Perhaps the Italian education system needs to spend a little less time on the glories of ancient Rome (Ross studied those in her first years of both middle school and high school), and more on the abominations committed by those who claimed to be following in Rome’s glorious footsteps. “Those who do not remember the past…”

3 comments

  1. No need to worry, the Italian education system, with the last 3-4 recent reforms in the past 6-7yrs, has already eliminated the double teaching of most periods of history, though I disagree with you that it is necessarily superfluous. I think that Jr.High students and High School students can (and should) learn different things from the history and, obviously, be taught about different aspects of the ancient world the two times.

    What I find most worrisome about the “memorabilia fascista” that is coming back to the news stands (and TV ads on shopping channels) is the facility with which people (many purportedly from the left, and many 30-40+y.o.) joke about the stuff, as though it doesn’t mean anything, or even that “finally all the good things the Duce did can be talked about again” (referring to a series of public works projects which effectively have had no equivalent success since the tyranny of the Italian dictatorship – nothing like one single omnipotent mind to decide and avoid all the problems, political infighting, indecision and fillibustering that the democratic process can cause, too bad that a real dictatorship like Italy ‘1930s-‘1945s is also moreoften fatally efficient).
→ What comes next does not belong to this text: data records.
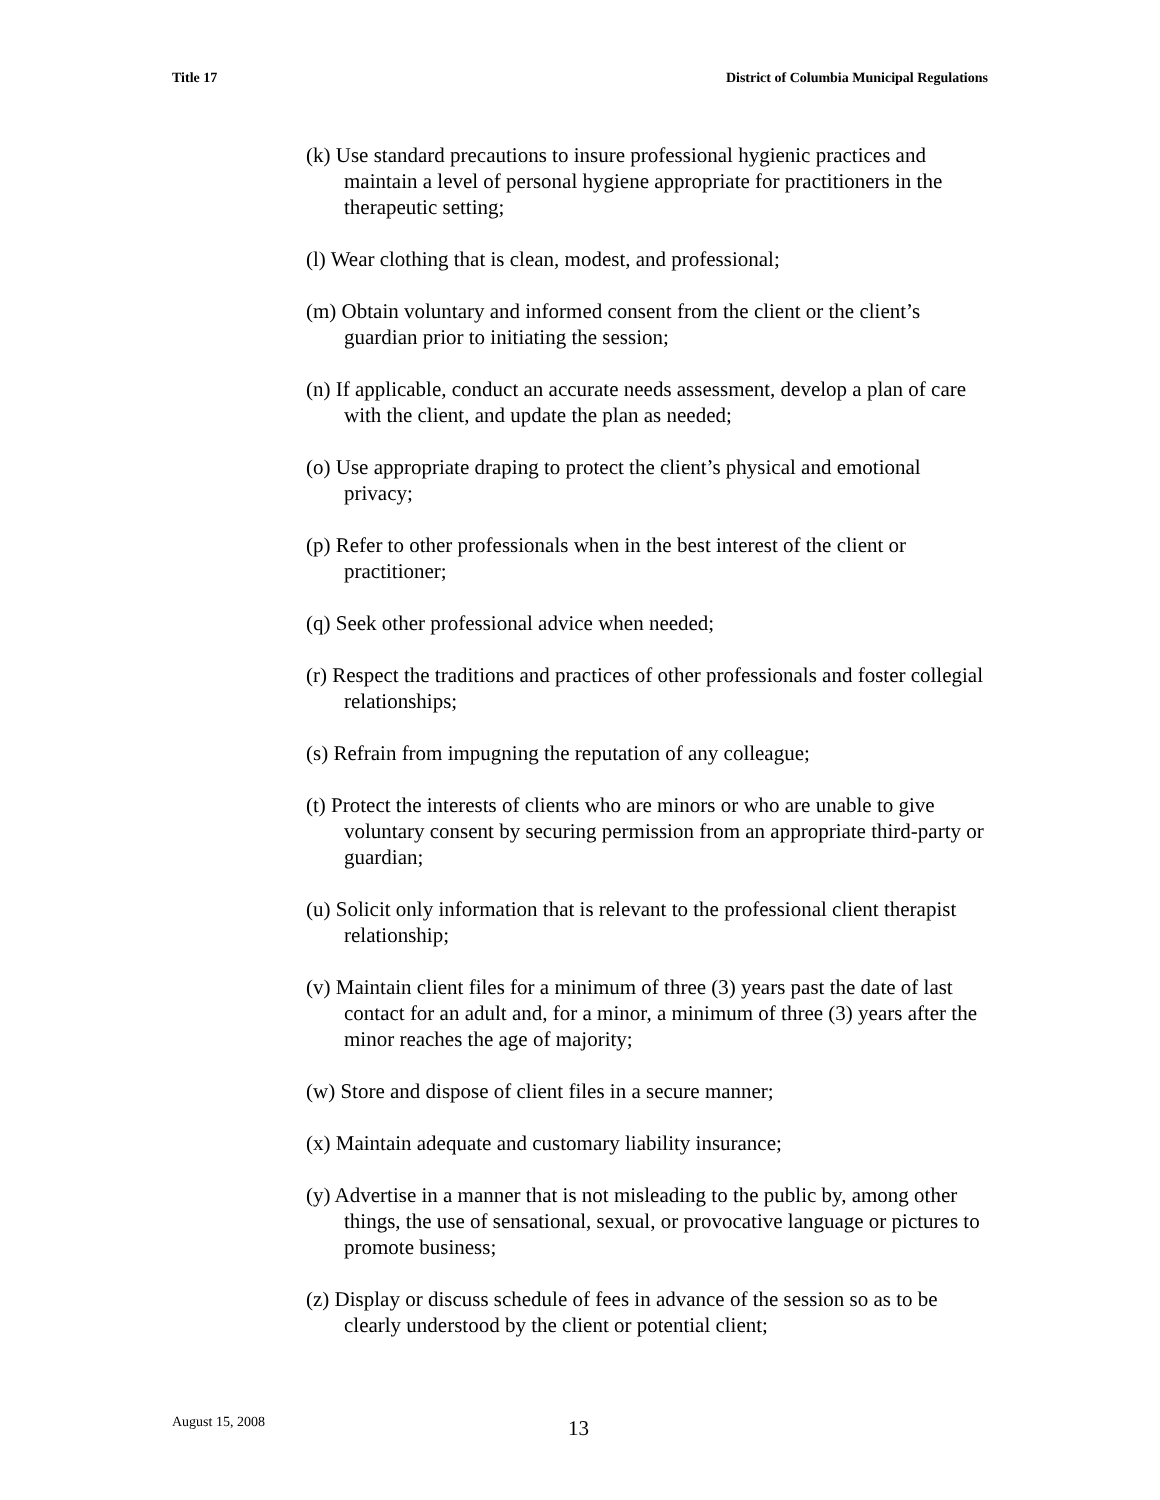Title 17 District of Columbia Municipal Regulations
(k) Use standard precautions to insure professional hygienic practices and maintain a level of personal hygiene appropriate for practitioners in the therapeutic setting;
(l) Wear clothing that is clean, modest, and professional;
(m) Obtain voluntary and informed consent from the client or the client’s guardian prior to initiating the session;
(n) If applicable, conduct an accurate needs assessment, develop a plan of care with the client, and update the plan as needed;
(o) Use appropriate draping to protect the client’s physical and emotional privacy;
(p) Refer to other professionals when in the best interest of the client or practitioner;
(q) Seek other professional advice when needed;
(r) Respect the traditions and practices of other professionals and foster collegial relationships;
(s) Refrain from impugning the reputation of any colleague;
(t) Protect the interests of clients who are minors or who are unable to give voluntary consent by securing permission from an appropriate third-party or guardian;
(u) Solicit only information that is relevant to the professional client therapist relationship;
(v) Maintain client files for a minimum of three (3) years past the date of last contact for an adult and, for a minor, a minimum of three (3) years after the minor reaches the age of majority;
(w) Store and dispose of client files in a secure manner;
(x) Maintain adequate and customary liability insurance;
(y) Advertise in a manner that is not misleading to the public by, among other things, the use of sensational, sexual, or provocative language or pictures to promote business;
(z) Display or discuss schedule of fees in advance of the session so as to be clearly understood by the client or potential client;
August 15, 2008 13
    This, coupled with the fact that various “denial crimes” are taken to ridiculous extremes in Europe: it has in some cases become punishable by imprisonment to try to say anything in contrast to the “official” vastness of the Holocaust or against any of the proposed “consensus” solutions to the “inevitable pending doom of global warming [oops, now it’s just global climate *change*]”, another form of censure which is just as bad, if not worse, than the original crimes they are trying to avoid happening again.

  2. i’m italian, and I recognize many things that government did for Italy, constantly plagued by weak and meak governments (before anbd after then); I admit that the net judgement must be negative for what was done since the racial laws all through WWII, but the backbone of the current welfare italian system (which I got to appreciate having lived for 5 years in an anglo-saxon country) was created in those years; medical and pension assistance for poor people changed the lives of many much more that freedom of speech/press can do, and you teach me that we cannot take for granted that those things would be achieved under democratic governments. Hiding everything positive was done during the magic Quindicennio (’22-’36) and only reporting the negative (too easy to remember) facts was the strategy dominant in italy for many decades; this attitude yes was fascism, and rest assured that our school books will always report the young spirit of those years, the first and last period italians ever dreamed and truly lived. Public opinion is now more objective when loking at the past and credits are easier to give when deserved; i.e. the culture under the regime is nowadays appreciated and by the way was very much appreciated then abroad, by “democracies” such as US and UK; Churchill defined Mussolini the best living legislator, and americans would have made Balbo their president if they could. I hope more and more calendars will be printed every year; that was a period with both positive and negative aspects, to be remembered. A noi!